> [PROBLEMS TO SOLVE]
#1 Rewrite the FAFASD workshop text from "3) Parents ask" to "training by FAFASD.", replacing "training" with "workshop".
#2 In the FAFASD workshop text, list every job in parentheses that an inviting group or organization handles.

*** PASSAGE PROVIDED Section Begins ***

FAFASD has been holding workshops on the Brain-Based Approach to FASD for parents and professionals since 2013, and when we do presentations they happen in 1 of 3 ways:

1) We are invited by a group or organization and they handle everything (registration, marketing, booking rooms, travel, etc.), start to finish;

2) We see a need for a training in a specific place (or it is convenient to us – so where we live, or where we know we will be) and we set it up ourselves; or

3) Parents ask us to do a training in their specific location, and we work together.

I thought I’d write a post about how #3 works, as these have usually been our most successful workshops (in terms of attendance and enthusiasm!) and while setting up an event like this may seem intimidating, it’s really a matter of going down the checklist of to-dos. It’s worth noting that even when we handle everything ourselves, it is always helpful to have a person or people where we are going help us figure out logistics!

How parents can host an “FASD and the Brain-Based Approach” training by FAFASD.

    1. Contact us. An email works great. Who you are, where you are, and the time frame for the training is helpful for starters. Budget 3-6 months to set the whole thing up. Our trainer is often booked well in advance, as well, so contacting us early is always a good idea.

*** PASSAGE PROVIDED Section Ends ***
*** MATERIAL SHOWN Section Begins ***

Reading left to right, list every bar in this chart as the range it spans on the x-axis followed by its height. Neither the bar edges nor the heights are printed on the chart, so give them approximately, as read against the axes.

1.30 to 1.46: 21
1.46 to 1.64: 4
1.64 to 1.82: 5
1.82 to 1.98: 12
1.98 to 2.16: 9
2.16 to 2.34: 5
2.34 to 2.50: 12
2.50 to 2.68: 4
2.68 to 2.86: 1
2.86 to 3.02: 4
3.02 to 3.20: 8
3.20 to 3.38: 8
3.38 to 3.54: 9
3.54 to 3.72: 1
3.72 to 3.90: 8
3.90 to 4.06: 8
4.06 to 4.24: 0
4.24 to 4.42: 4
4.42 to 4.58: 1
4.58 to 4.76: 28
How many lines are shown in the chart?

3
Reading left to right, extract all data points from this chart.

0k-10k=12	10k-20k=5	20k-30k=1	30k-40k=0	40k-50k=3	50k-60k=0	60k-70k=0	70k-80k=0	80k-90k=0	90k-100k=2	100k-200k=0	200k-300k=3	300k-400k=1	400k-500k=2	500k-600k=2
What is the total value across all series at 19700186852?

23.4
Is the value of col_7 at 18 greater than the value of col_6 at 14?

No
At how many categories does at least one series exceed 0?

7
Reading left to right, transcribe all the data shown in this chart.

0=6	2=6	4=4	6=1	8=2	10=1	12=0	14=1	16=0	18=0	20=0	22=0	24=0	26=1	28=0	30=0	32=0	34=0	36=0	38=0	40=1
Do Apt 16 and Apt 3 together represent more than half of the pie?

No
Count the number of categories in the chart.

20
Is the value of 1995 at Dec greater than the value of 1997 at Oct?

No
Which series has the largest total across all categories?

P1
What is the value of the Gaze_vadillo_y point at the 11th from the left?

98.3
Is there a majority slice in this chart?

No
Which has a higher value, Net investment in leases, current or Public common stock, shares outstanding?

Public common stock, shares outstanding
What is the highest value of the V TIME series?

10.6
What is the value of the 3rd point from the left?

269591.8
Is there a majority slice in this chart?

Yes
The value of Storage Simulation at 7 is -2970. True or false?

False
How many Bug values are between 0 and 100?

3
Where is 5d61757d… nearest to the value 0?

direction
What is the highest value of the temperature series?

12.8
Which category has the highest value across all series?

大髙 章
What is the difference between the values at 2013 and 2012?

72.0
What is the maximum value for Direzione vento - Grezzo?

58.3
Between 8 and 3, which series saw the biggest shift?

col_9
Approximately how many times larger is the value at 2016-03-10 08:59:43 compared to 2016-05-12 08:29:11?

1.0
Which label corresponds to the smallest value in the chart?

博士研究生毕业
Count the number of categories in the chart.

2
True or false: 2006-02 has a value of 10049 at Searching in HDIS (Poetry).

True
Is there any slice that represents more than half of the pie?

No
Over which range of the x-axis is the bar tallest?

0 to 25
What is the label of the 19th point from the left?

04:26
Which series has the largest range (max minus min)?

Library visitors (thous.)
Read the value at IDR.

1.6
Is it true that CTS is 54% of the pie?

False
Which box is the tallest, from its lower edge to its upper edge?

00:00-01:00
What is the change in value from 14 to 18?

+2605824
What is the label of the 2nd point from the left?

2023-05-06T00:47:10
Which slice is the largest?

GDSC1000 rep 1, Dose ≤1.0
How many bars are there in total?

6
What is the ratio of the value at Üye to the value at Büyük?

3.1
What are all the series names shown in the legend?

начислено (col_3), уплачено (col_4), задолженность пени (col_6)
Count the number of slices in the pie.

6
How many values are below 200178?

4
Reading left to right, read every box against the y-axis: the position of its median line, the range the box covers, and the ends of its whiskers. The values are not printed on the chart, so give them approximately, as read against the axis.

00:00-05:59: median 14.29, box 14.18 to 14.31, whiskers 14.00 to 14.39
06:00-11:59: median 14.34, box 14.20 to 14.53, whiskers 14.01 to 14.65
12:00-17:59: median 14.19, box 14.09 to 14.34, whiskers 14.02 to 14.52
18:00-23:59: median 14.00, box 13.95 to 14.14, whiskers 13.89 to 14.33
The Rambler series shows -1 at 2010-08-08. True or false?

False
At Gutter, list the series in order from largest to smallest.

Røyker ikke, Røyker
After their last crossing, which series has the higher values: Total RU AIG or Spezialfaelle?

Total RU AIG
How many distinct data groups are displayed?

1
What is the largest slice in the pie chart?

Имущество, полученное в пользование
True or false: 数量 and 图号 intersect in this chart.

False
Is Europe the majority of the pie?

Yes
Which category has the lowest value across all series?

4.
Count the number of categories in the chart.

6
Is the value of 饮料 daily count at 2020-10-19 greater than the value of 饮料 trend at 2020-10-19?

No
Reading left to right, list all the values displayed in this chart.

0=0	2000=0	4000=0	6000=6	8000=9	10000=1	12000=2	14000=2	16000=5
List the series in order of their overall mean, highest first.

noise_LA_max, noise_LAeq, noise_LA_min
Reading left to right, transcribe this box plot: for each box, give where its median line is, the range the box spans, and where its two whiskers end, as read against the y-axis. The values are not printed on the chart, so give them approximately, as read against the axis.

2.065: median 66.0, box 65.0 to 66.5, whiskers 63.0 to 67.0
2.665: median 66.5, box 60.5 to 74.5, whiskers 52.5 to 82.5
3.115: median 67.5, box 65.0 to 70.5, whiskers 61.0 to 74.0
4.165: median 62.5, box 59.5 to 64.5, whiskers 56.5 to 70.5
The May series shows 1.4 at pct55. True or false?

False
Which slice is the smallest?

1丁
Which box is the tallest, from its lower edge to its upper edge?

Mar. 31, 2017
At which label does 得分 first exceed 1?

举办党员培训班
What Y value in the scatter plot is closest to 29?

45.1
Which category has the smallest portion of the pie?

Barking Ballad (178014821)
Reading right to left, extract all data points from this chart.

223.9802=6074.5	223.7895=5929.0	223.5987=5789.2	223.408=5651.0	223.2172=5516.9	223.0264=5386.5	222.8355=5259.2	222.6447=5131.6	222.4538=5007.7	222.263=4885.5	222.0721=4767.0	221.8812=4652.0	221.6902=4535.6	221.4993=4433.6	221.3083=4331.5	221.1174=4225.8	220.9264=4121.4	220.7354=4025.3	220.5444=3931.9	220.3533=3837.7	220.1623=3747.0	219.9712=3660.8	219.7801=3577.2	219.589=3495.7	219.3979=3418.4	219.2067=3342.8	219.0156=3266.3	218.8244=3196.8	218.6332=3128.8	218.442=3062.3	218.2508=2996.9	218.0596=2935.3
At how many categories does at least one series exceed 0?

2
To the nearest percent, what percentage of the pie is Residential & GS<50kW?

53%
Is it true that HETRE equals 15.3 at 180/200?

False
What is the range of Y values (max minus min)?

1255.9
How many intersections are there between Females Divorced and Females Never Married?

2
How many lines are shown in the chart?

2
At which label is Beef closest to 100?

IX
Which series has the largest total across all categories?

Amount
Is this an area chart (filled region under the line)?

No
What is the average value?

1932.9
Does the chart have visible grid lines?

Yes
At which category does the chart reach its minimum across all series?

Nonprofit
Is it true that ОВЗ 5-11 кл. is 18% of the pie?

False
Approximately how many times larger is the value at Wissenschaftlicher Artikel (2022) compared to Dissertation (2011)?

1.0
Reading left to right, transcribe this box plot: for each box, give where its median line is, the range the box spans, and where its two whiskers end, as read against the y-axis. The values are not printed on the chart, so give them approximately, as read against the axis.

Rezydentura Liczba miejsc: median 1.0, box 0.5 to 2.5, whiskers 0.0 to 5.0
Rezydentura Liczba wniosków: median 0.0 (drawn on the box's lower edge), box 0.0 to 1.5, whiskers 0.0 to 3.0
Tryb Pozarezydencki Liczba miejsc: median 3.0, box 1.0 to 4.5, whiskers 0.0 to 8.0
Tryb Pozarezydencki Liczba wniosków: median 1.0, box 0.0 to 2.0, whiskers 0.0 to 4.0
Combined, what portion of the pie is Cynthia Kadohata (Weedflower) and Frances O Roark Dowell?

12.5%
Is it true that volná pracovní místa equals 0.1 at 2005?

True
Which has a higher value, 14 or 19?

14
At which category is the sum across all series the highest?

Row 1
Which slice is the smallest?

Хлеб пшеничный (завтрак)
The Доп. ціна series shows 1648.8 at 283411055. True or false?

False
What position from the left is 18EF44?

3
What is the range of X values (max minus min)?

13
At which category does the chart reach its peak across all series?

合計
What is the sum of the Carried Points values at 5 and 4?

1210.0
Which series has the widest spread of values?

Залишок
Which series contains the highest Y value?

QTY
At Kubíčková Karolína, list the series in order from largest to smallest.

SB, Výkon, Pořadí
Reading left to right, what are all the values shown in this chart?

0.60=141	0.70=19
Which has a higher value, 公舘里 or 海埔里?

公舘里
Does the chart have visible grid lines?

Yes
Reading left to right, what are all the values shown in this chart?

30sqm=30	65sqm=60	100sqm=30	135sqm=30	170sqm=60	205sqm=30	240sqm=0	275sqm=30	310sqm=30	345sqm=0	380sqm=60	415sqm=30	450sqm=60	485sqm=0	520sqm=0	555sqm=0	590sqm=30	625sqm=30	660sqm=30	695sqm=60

*** MATERIAL SHOWN Section Ends ***

> [LIST OF SOLUTIONS]
#1
3) Parents ask us to do a workshop in their specific location, and we work together.

I thought I’d write a post about how #3 works, as these have usually been our most successful workshops (in terms of attendance and enthusiasm!) and while setting up an event like this may seem intimidating, it’s really a matter of going down the checklist of to-dos. It’s worth noting that even when we handle everything ourselves, it is always helpful to have a person or people where we are going help us figure out logistics!

How parents can host an “FASD and the Brain-Based Approach” workshop by FAFASD.

#2
- registration
- marketing
- booking rooms
- travel